コラム KAZU'S VIEW

2016年12月

今年の申は雄か雌だったのか?

2016年が過ぎようとしている。今年は丙申(ヒノエサル)の年だった。1月のコラムで「あさが来た」を取り上げた。
それから1年が過ぎようとしている。長くも有り、短くもあったこの1年を振りかえると、女性の活躍の機会にまつわる話題が世界中でわき起こった印象が強い。まず、アメリカ合衆国史上初の女性大統領誕生の機会を提供した第45代アメリカ大統領選挙の候補者、ヒラリーローダムクリントン(Hillary Rodham Clinton)女史である。日本では、初の東京都女性知事となった小池百合子(コイケ ユリコ)女史であろう。また、お隣の韓国では初の女性大統領となった朴槿恵(パク クネ)女史のスキャンダルによる任期前の辞職がある。彼女については、2013年2月コラム「韓国で最初の女性大統領の誕生で思うこと」で大いに期待を持った経緯がある。8月のリオで開催された第31回オリンピック競技大会では日本史上最多の41個のメダル獲得(金12個、銀8個、銅21個)において女性アスリートは18個を獲得した。特に、金メダル12個の内、女子が7個と過半数を占めている。その中でも圧巻はレスリングの4個であろう。今年の4月コラムで、「これまでのコラムで取り上げた女性に関するテーマついて」を書いたが、これも今年を象徴するテーマであったと思う。
身近な話題では、今年2歳になる初孫娘に弟ができた。彼女が弟誕生をどう受け止め、行動として表すかを観察する機会を得たが、大きな変化、成長を見ることができた。
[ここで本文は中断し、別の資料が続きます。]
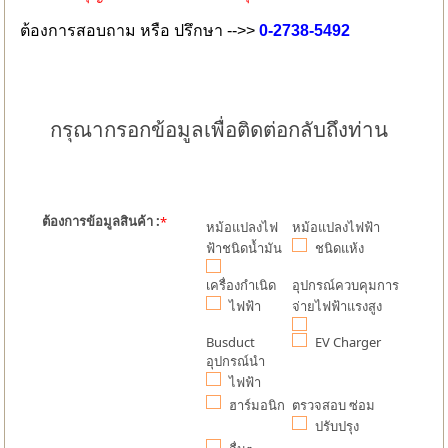
ต้องการสอบถาม หรือ ปรึกษา -->>
0-2738-5492
กรุณากรอกข้อมูลเพื่อติดต่อกลับถึงท่าน
ต้องการข้อมูลสินค้า :
*
หม้อแปลงไฟ
หม้อแปลงไฟฟ้า
ฟ้าชนิดน้ำมัน
ชนิดแห้ง
เครื่องกำเนิด
อุปกรณ์ควบคุมการ
ไฟฟ้า
จ่ายไฟฟ้าแรงสูง
Busduct
EV Charger
อุปกรณ์นำ
ไฟฟ้า
ฮาร์มอนิก
ตรวจสอบ ซ่อม
ปรับปรุง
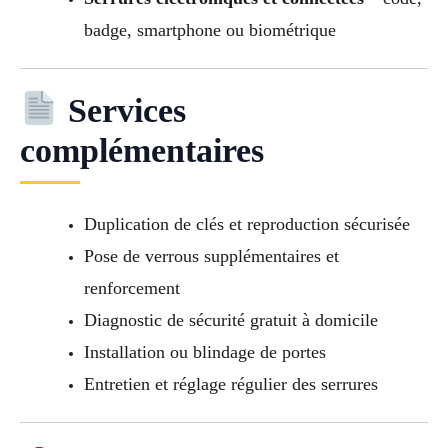
badge, smartphone ou biométrique
Services
complémentaires
Duplication de clés et reproduction sécurisée
Pose de verrous supplémentaires et
renforcement
Diagnostic de sécurité gratuit à domicile
Installation ou blindage de portes
Entretien et réglage régulier des serrures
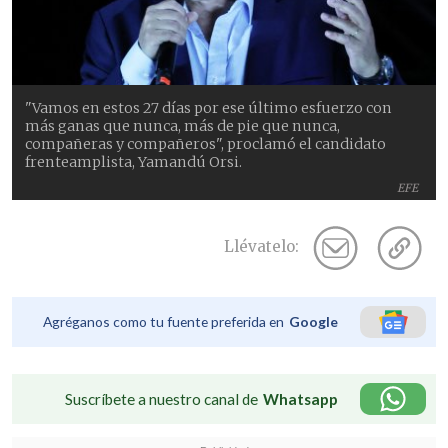
"Vamos en estos 27 días por ese último esfuerzo con
más ganas que nunca, más de pie que nunca,
compañeras y compañeros", proclamó el candidato
frenteamplista, Yamandú Orsi.
EFE
Llévatelo:
Agréganos como tu fuente preferida en
Google
Suscríbete a nuestro canal de
Whatsapp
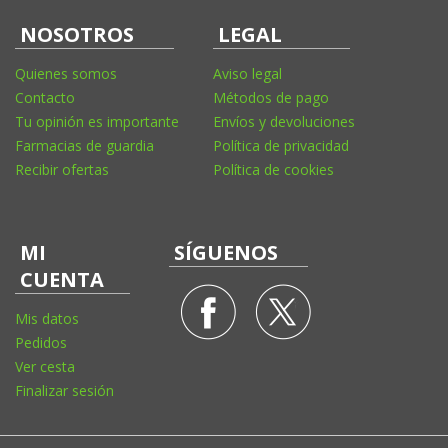
NOSOTROS
LEGAL
Quienes somos
Aviso legal
Contacto
Métodos de pago
Tu opinión es importante
Envíos y devoluciones
Farmacias de guardia
Política de privacidad
Recibir ofertas
Política de cookies
MI
SÍGUENOS
CUENTA
Mis datos
Pedidos
Ver cesta
Finalizar sesión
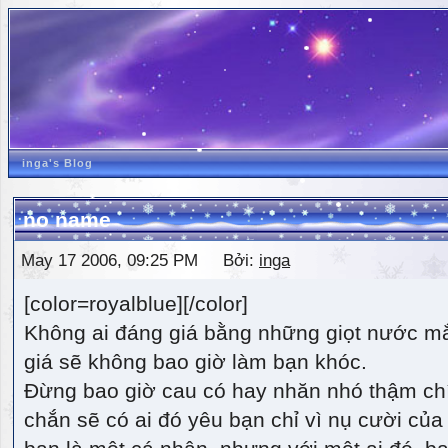
inga's Blog
no name
May 17 2006, 09:25 PM Bởi:
inga
[color=royalblue][/color]
Không ai đáng giá bằng những giọt nước m
giá sẽ không bao giờ làm bạn khóc.
Đừng bao giờ cau có hay nhăn nhó thậm ch
chắn sẽ có ai đó yêu bạn chỉ vì nụ cười của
この大きな社会的変化をどう認識し、理解し、対応するのかは人間の学習プロセスにおいて非常に大きな環境変化に対する学習能力向上を要求される場、すなわちイノベーションであろう。しかし、彼女は何の教育も受けず、自ら学習し、対応している。この事実は、人間の学ぶ力の奥深さを私に教えてくれた。この10年来、人財育成をテーマにした、研究と実践を進めてきている。大学に奉職してから30年以上の歳月が経過するが、元々、大学に残った最大の理由は好きな研究を続けたいという願望であった。しかし、研究面での創造性に限界を感じてくる自分がいつの間にか、次代にその可能性を伝えたいと思うような心理的変化に戸惑いながら、認めている自身を懐疑的に眺めている。そんなこの10年間でやってきている研究は、「どう教えるか」から「どう学ぶ環境を提供、支援するか」に変わりつつある。この変化を強く後押ししてくれているのは、2人の孫であることに感謝すると共に、彼らを相手にする時間の期待と快い疲労感を楽しむ自分に気づいている今日、この頃である。
昨年の8月と11月の2回、自宅の庭に野生の猿が現れた。これを、丙申(ヒノエサル)年の前兆と解釈した(2015年12月コラム)。これは、吉か凶だったか?12月7日から4日間、台北で国際会議があり出席したが、出発前日に家内が追突事故に遭い、入院する羽目に逢った。幸い、大事には至らなかった。これは、吉兆半々と解釈すべきであろうか。  
何らや雌ざるの年が静寂の中で過ぎ去りつつ、けたたましい酉の鳴き声が聞こえてくるような夢を見ている。世界が平和で、男女仲良く、健康に過ごせるように心から願う。
多幸な丁酉(ヒノトトリ)の年となることを心から願う。